What Intel is really highlighting here, is a part of the latency and bandwidth story in another view. When we see heavy use of Infinity Fabric, especially in workloads where you have high-speed networking (40/ 50GbE), the two socket EPYC configuration can saturate Infinity Fabric links. If you read our AMD EPYC 7000 Series Architecture Overview for Non-CE or EE Majors piece, it is readily apparent what is going on in the architecture. We also have a video for those that want an easier-to-digest format:
After everything is said and done, if you see the performance data and think “Intel always wins” that is the wrong conclusion. Likewise, if you see AMD data and think “AMD is always better” that is also the wrong conclusion. The real answer is “it depends” which is pretty cool from an industry perspective as we now have competition.
Then again, there is a dirty realization nobody is talking about, there are a lot of servers that simply do not use that much CPU power:
If you look at virtualization servers, those that have a usage pattern like the one above are not uncommon, even with technologies like ballooning memory. Here pure memory capacity matters. For 1TB/ socket, Intel Xeon Scalable requires M series parts at a $3,000 premium that AMD does not have.
For those living in a per-core, or per server licensing model with expensive software, Intel Xeon Scalable has a great platform. If you want four sockets, Intel is currently the way to go. If you need the highest clock speeds or the highest per-core performance, Intel is the way to go. If you live in a per-socket licensing model or use mostly open source software, AMD has a compelling platform. AMD EPYC performance is very good. Getting maximum performance from AMD EPYC does require managing NUMA nodes. If you do not, there can be a performance penalty to pay. Dual port FMA AVX-512 is a killer for some applications on the Intel side.
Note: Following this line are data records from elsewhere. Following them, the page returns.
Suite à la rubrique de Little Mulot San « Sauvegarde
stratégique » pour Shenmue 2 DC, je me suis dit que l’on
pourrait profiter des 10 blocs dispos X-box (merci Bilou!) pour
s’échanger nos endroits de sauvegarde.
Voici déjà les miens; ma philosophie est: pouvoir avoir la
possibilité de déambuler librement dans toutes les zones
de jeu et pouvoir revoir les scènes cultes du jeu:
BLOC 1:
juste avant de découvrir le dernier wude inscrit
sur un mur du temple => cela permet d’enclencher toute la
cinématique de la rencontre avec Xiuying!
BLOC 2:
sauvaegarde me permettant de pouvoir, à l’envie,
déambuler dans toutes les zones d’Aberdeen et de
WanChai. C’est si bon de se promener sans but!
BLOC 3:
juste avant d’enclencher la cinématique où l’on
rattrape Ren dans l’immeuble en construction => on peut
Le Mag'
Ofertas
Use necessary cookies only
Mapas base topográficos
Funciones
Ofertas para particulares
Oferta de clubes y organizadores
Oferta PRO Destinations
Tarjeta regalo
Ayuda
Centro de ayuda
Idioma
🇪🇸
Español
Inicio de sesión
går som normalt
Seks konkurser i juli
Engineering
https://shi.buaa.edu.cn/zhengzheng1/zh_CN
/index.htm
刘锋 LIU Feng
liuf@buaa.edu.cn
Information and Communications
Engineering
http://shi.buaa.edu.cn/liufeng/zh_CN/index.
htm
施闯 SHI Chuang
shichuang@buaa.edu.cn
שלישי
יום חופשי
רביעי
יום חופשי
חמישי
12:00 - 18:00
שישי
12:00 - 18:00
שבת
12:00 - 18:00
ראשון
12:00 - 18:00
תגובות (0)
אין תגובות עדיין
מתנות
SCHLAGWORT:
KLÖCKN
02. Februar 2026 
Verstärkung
We maintain that Intel does not have a huge performance problem as some commentators would lead you to believe. What Intel does need is to re-align its artificial limitations and pricing it has put in its product portfolio. Generally, Intel’s numbers align with what we have been seeing on equivalent workloads. AMD will show workloads that they are better in. Overall, this is an exciting time in the industry.